## TASK OBJECTIVE:
Check each line of the records below for the word "platser" and give the number of lines that have it, with nothing added.

## GIVEN RECORDS:
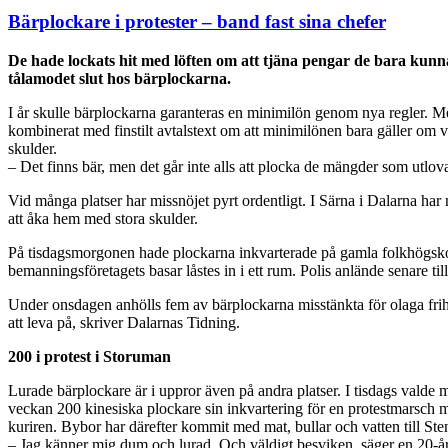
Bärplockare i protester – band fast sina chefer
De hade lockats hit med löften om att tjäna pengar de bara kunna
tålamodet slut hos bärplockarna.
I år skulle bärplockarna garanteras en minimilön genom nya regler. Men
kombinerat med finstilt avtalstext om att minimilönen bara gäller om v
skulder.
– Det finns bär, men det går inte alls att plocka de mängder som utlova
Vid många platser har missnöjet pyrt ordentligt. I Särna i Dalarna har 
att åka hem med stora skulder.
På tisdagsmorgonen hade plockarna inkvarterade på gamla folkhögskol
bemanningsföretagets basar låstes in i ett rum. Polis anlände senare ti
Under onsdagen anhölls fem av bärplockarna misstänkta för olaga frihe
att leva på, skriver Dalarnas Tidning.
200 i protest i Storuman
Lurade bärplockare är i uppror även på andra platser. I tisdags valde
veckan 200 kinesiska plockare sin inkvartering för en protestmarsch 
kuriren. Bybor har därefter kommit med mat, bullar och vatten till Ste
– Jag känner mig dum och lurad. Och väldigt besviken, säger en 20-årig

## EXERCISE RESULT:
2